How do AML policies affect financial institutions?
Financial institutions are held to a high standard when it comes to money laundering detection procedures. Employees are trained to detect and track suspicious customer transactions. Transactions and processes are carefully recorded to help law enforcement track financial crimes.
Although financial institutions are required by law to comply with anti-money laundering regulations, not all institutions agree. Many banks believe that implementing policies is costly, time-consuming, inefficient and not worth the money. But in recent years, the number of regulatory inspections of institutions has increased. Non-compliant organizations are paying huge administrative fines.
In 2018, $4.27 billion in fines were imposed on organizations that failed to comply with AML regulations. The amount of fines in 2019 nearly doubled to $8.14 billion. And fines paid in 2020 totaled more than $10 billion. In addition to serious administrative fines, institutions that fail to comply with AMLs can damage their reputation and lose customers. A financial institution's image suffers if it is associated with corrupt individuals or businesses.
AML in the cryptocurrency and digital asset industry
Cryptocurrency often means cheaper and faster international transactions, but it also makes the crypto sector ripe for criminal activity such as money laundering and terrorist financing.
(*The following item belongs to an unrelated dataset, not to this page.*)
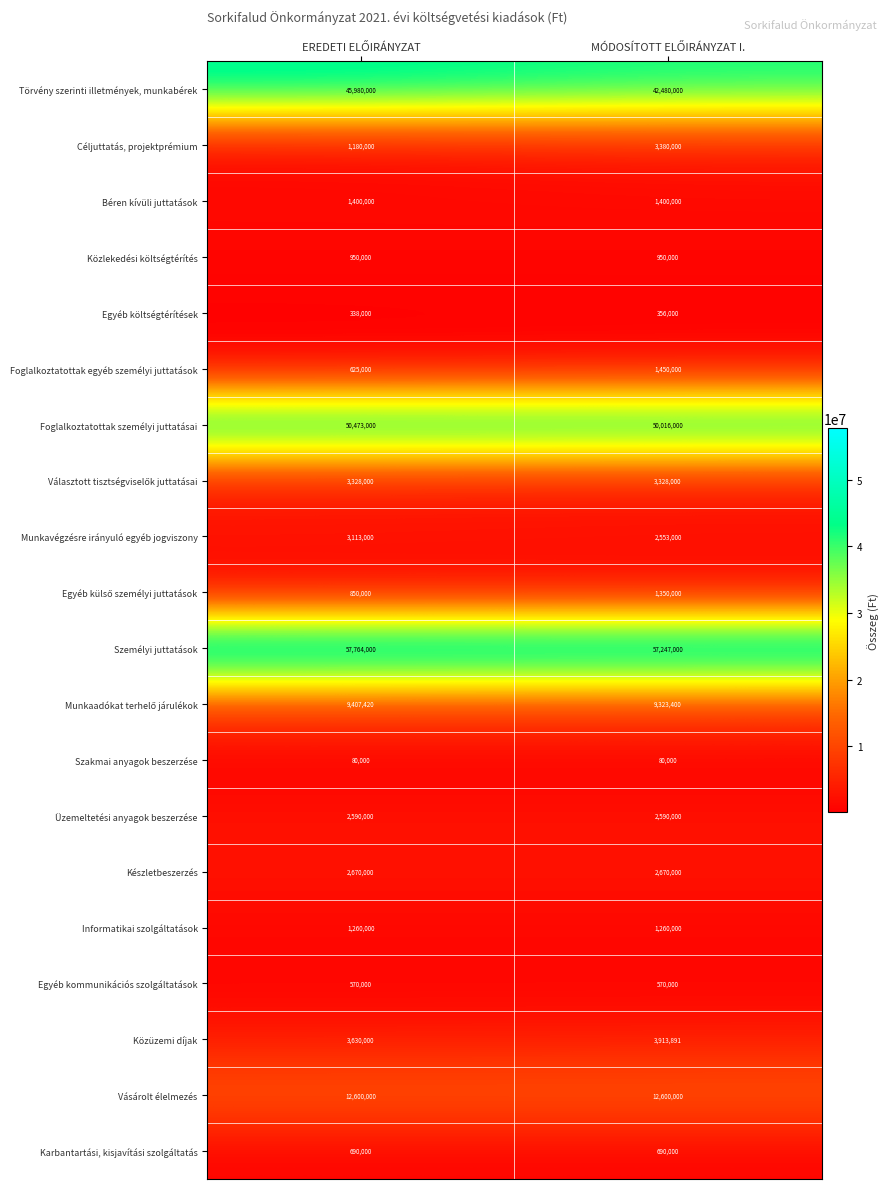

What is the sum of all Munkavégzésre irányuló egyéb jogviszony values?

5666000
To get ahead of this, regulators are enacting tough AML legislation. This helps prevent money laundering through cryptocurrency exchanges and other platforms. AML programs include robust KYC processes to identify and verify users. With this, authorities hope to stamp out suspicious activity in the crypto sector. However, for cryptocurrency exchanges and digital wallets, this also means the possibility of being vulnerable to data breaches.
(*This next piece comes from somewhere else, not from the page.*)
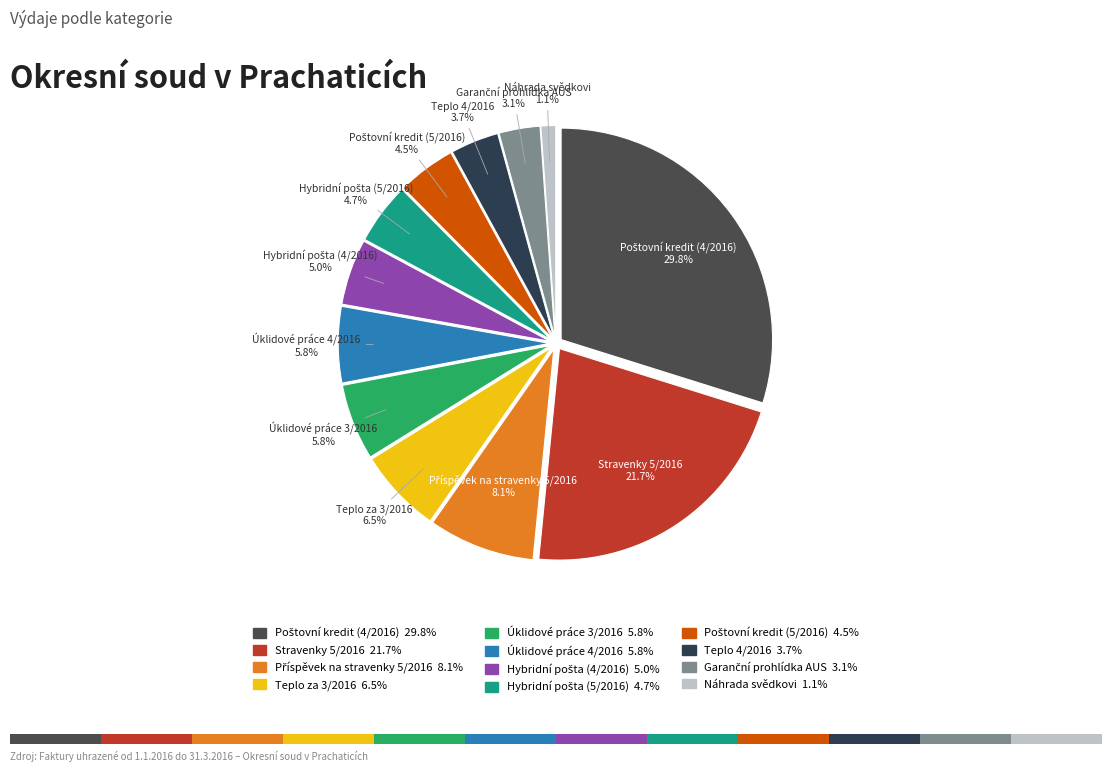

What percentage do Teplo za 3/2016 and Úklidové práce 4/2016 together represent?

12.3%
For cryptocurrency exchanges, AML programs are mandatory, both to protect against financial crime and to comply with stricter regulations. This means implementing an effective AML program that includes a Customer Acceptance Policy (CAP), a Customer Identification Program (CIP), continuous transaction monitoring and risk management procedures.
CAP refers to the process of identifying new customers using official documentation. CIP is the process of verifying a customer based on this documentation and official databases. Continuous monitoring means that crypto exchanges must have systems in place to identify suspicious transactions and ensure that customer information is up-to-date.
In the EU, legislation is different for exchanging fiat funds for cryptocurrency and exchanging cryptocurrency for cryptocurrency. Any digital asset service that allows a customer to exchange fiat currency for cryptocurrency must implement KYC. Exchanges that deal exclusively with cryptocurrency do not. Meanwhile, in the U.S., FinCEN classifies all cryptocurrencies the same way. This means that all cryptocurrency exchanges must implement KYC and install effective AML programs, regardless of the currencies they support.